Mining is critical in the functioning of cryptocurrencies. Through this procedure, computers on a peer-to-peer network collaborate to process and confirm transactions. When you participate in this process, you earn a reward of newly released coins and keep the fees that users of the network pay.
Besides buying it on exchanges and exchanging it for goods and services, this is the only way you can acquire some crypto. However, if you are unknowledgeable about the process, you can easily become a victim of mining scams.
Mining pyramid schemes
Because it is often so expensive to run a mining operation that is big enough to earn you meaningful revenue, it is common for investors to pull their resources together into a pool. The pool then acts as a single massive unit and gets more chances to add transactions to the shared ledger and earn rewards. The biggest earners in Bitcoin mining are pools like Antpool, ViaBTC, and Poolin.

Members of the pool split the revenue proportional to the amount of computer power each contributed. A mining pyramid scheme will pass itself as a mining pool, but instead of asking you to contribute computer power, they will ask you to make a payment and persuade others in your social network to do the same so that you earn commissions as well.
Bitclub Network carried the biggest known scam of this kind between 2014 and 2019. Investors in Africa and from around the world bought so-called mining certificates with the hope of earning the revenue that Bitclub earned from its mining operation.
It turned out that Bitclub had a mining operation, but it was not at the level that the company made public. A significant amount of the revenue was generated through referrals.

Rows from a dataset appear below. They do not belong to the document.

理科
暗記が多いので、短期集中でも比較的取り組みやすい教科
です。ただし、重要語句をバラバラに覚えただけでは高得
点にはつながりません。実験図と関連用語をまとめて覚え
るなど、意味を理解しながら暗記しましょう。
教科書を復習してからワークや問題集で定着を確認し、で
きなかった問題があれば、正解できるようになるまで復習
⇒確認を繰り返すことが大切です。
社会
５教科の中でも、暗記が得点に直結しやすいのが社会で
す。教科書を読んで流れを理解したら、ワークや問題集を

When Bitclub Network collapsed in 2019, investors from around the world, and many from Africa, lost a total of more than $720 million. The founder of Bitclub Network, Russ Albert Medlin, and many of its other top players were arrested and faced fraud charges. They were also charged with issuing a security, the mining certificate, without following the Securities Exchange Commission (SEC) requirements.
Staking scams
Not all blockchains require massive computing power to maintain. Some use a consensus mechanism known as Proof of Stake. Ethereum is in the process of transitioning to Proof of Stake. The computers participating in the processing and confirmation of new transactions hold some coins in a special wallet. The more coins in that wallet, the higher the chances of the computer being picked to confirm transactions and therefore earn reward and part of the fees that users of the network pay.
On some networks, such as Cardano, you can delegate your coins to someone running a computer on its network, and they share the profits with you. However, that does not mean that you give them control over your coins. It only means that you signal to the network that they include your coins to be part of its stake when considering picking that node.
If you don’t understand this fact, someone might mislead you to think that you need to transfer your coins to their wallet to share profits with you. In some instances, they might not steal your coins but pay you way lower than what you deserve. In others, they decide to run with the funds, and there is nowhere you can go for help.
In a nutshell, if you decide to pursue mining or staking to increase your value, you must understand how it works so that you are not taken advantage of.